Ella parecía una de las residentes más animadas de la residencia de jubilados de Caenbrook, y Burden sintió alivio cuando fue a su silla hacia donde les acompañó, a él y al sargento Vine, la delgada muchacha de aspecto preocupado que les había recibido. La mujer se volvió, sonrió, y la sorpresa pronto dio lugar a un auténtico placer cuando comprendió que las visitas, quienesquiera que fueran, eran para ella.
– Edie, alguien quiere verte. Son policías.
La sonrisa prosiguió. Se ensanchó.
– Eh, Edie -dijo el anciano a quien ella había hablado en susurros-, ¿qué has estado haciendo?
– ¿Yo? Ojalá hubiera tenido oportunidad de hacer algo.
– Señora Chowney, soy el inspector Burden y éste es el sargento detective Vine. Me pregunto si podríamos hablar con usted. Deseamos conocer el paradero de su hija.
– ¿Cuál?
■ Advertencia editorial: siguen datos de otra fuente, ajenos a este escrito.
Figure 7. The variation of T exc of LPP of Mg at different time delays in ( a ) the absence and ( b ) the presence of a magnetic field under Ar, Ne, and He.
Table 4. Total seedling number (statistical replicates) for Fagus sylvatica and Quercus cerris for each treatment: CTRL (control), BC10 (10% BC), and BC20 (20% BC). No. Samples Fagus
Tengo seis.
Como Burden dijo a Wexford más tarde, eso casi le sorprendió. Sin duda le dejó mudo, aunque brevemente. Edie Chowney arregló la situación anunciando con orgullo -a un público que, evidentemente, lo había oído ya muchas veces- que también tenía cinco hijos. Todos vivos, todos se ganaban la vida, todos vivían en aquel país. A Burden le pareció espantoso, algo que en otras muchas sociedades sería incomprensible, que de esos once hijos ninguno se hubiera llevado a su madre a vivir con él, bajo su ala. En realidad, para evitarlo, habían preferido reunir el dinero, entre todos, probablemente, para mantenerla en este sin duda costoso callejón sin salida para los viejos a quienes nadie quería.
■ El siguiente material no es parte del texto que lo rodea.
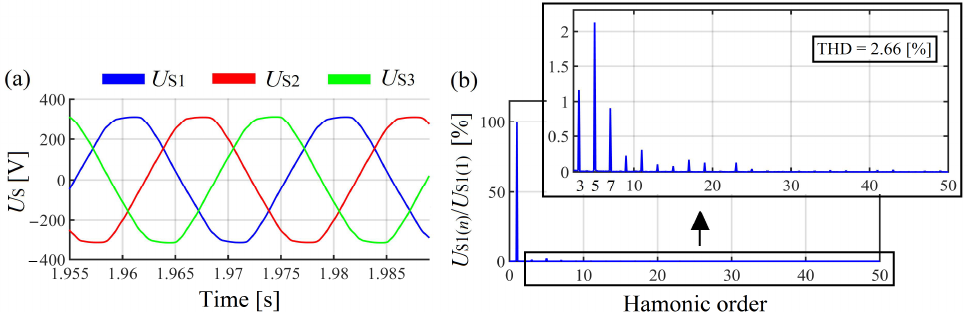
Figure 3. PCC voltage waveforms ( a ) and its spectrum (p.u.) ( b ) when the considered load is not connected (measured).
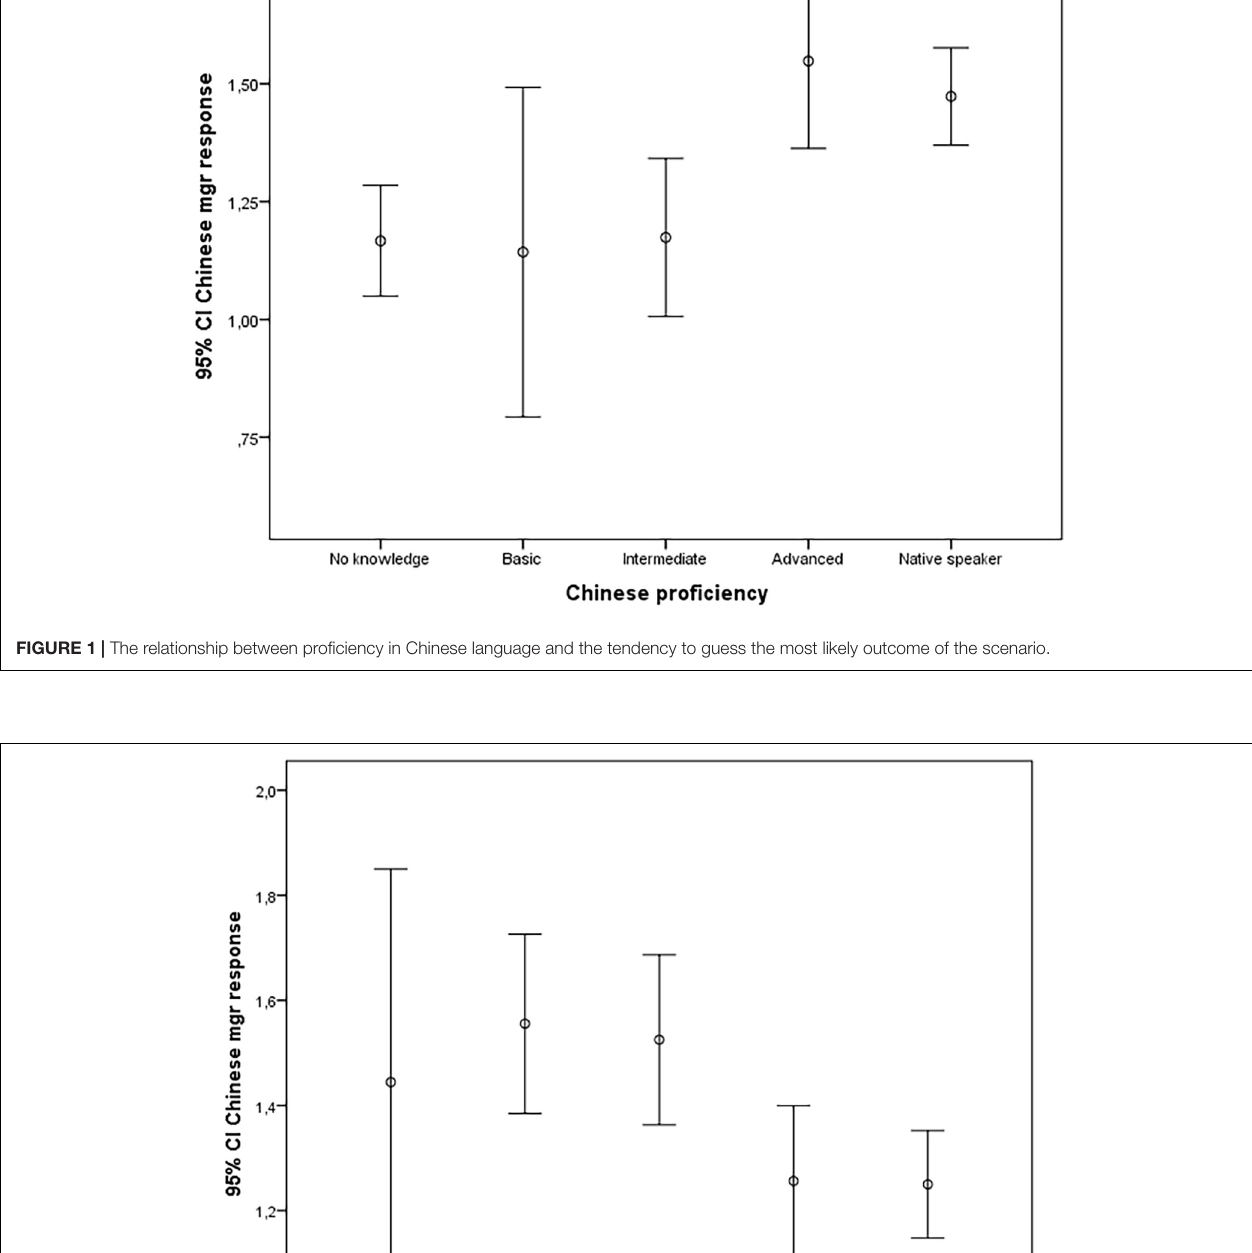
Frontiers in Psychology |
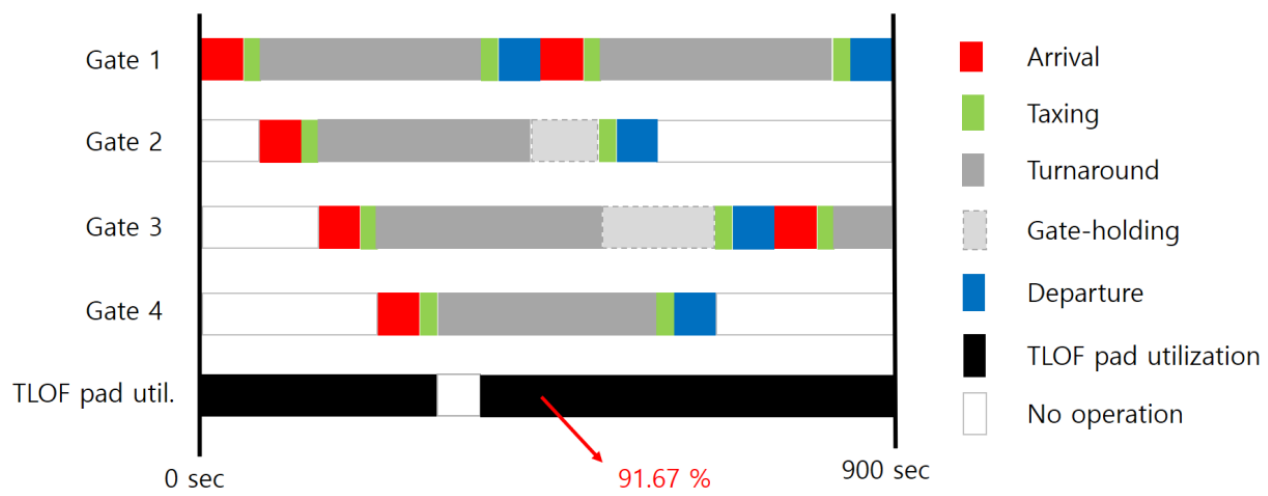
Figure 25. TLOF pad utilization rate (one TLOF pad, four gates). Table 3. Variables for capacity determination algorithm.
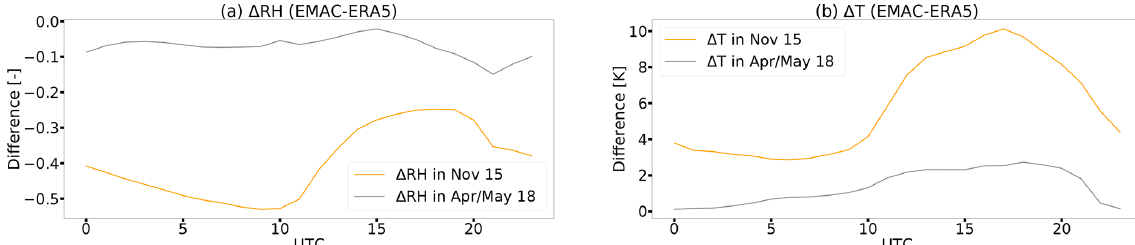
Figure B3. Differences of meteorology between EMAC and ERA5 at ATTO.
Mientras recorrían el corredor para ir a la habitación de la señora Chowney, plan propuesto por la delgada cuidadora, lo que provocó más obscenidades por parte del anciano, Burden reflexionó que uno de esos diez hermanos de Joanne Garland habría podido ser una mejor fuente para la información que buscaba. Pero en eso se equivocaba, pues Edie Chowney, al caminar hacia su habitación sin ayuda, acompañándoles y quejándose a la cuidadora de que la calefacción no era ni mucho menos adecuada, demostró tener perfecto dominio de sus facultades mentales y una manera de hablar como de alguien treinta años más joven.
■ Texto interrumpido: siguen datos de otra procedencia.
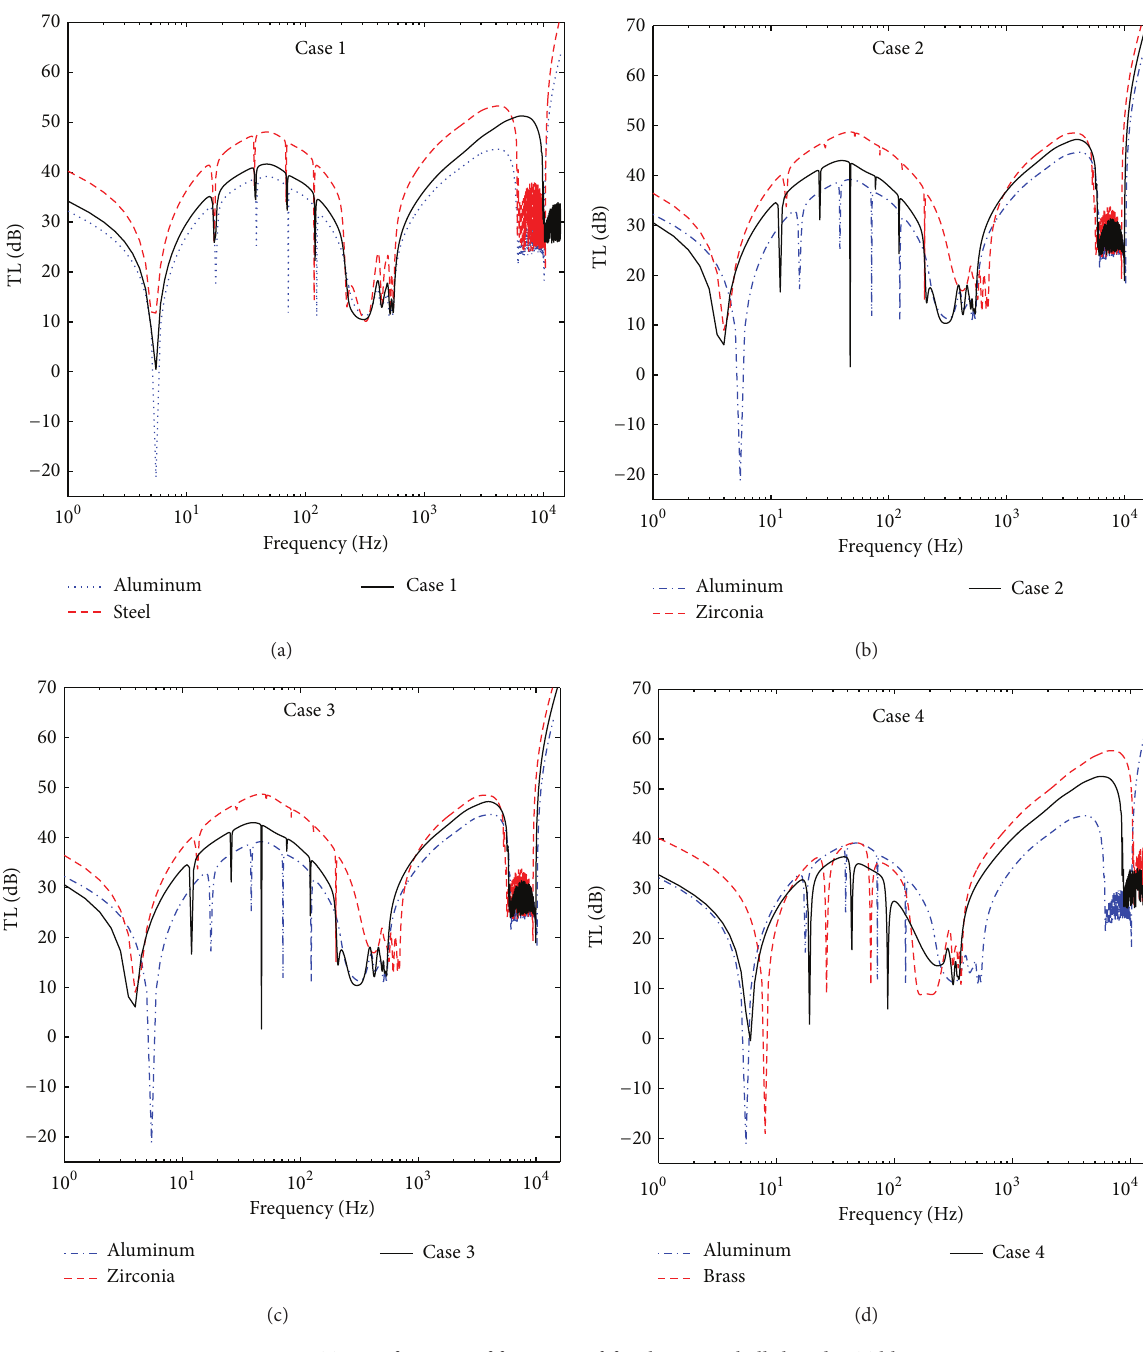
Figure 4: TL as a function of frequency 𝑓 for the FGM shells listed in Table 4.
Parecía estar llegando a los ochenta, ser una mujer animada, delgada pero ancha. Era un cuerpo fuerte que había dado a luz a muchos hijos. Llevaba su fino pelo teñido castaño oscuro. Sólo sus manos, como raíces de árboles y con los nudillos protuberantes, revelaban que una artritis debía de haberla traicionado y enviado a Caenbrook.
La habitación contenía el mobiliario básico y las posesiones de Edie Chowney. La mayoría, fotografías enmarcadas. Estas llenaban el antepecho de la ventana y la mesa, la mesilla de noche y la pequeña librería, gente retratada con su propia posteridad, sus esposas, sus perros, sus hogares al fondo, todos ellos entre cuarenta y cincuenta y cinco años. Uno probablemente era Joanne Garland, pero no había manera de saber cuál.
– Tengo veintiún nietos -dijo la señora Chowney cuando le vio que miraba-. Tengo cuatro biznietos y con un poco de suerte, si el mayor de Maureen lo consigue, tendré un tataranieto un día de éstos. ¿Qué quieren saber de Joanne?
– Adonde ha ido, señora Chowney -dijo Barry Vine-. Nos gustaría conocer la dirección de donde está. Sus vecinos no lo saben.
– Joanne no tuvo hijos. Se casó dos veces pero no tuvo hijos. Las mujeres de mi familia no son estériles, así que imagino que fue por elección. En mi época no podíamos elegir mucho, pero los tiempos cambian. Joanne es demasiado egoísta, no habría soportado el ruido y el alboroto que arman los niños. Siempre hay alboroto cuando hay niños. Yo lo sé, he tenido once. Hay que tener en cuenta que ella era la mayor de las chicas, así que lo sabía.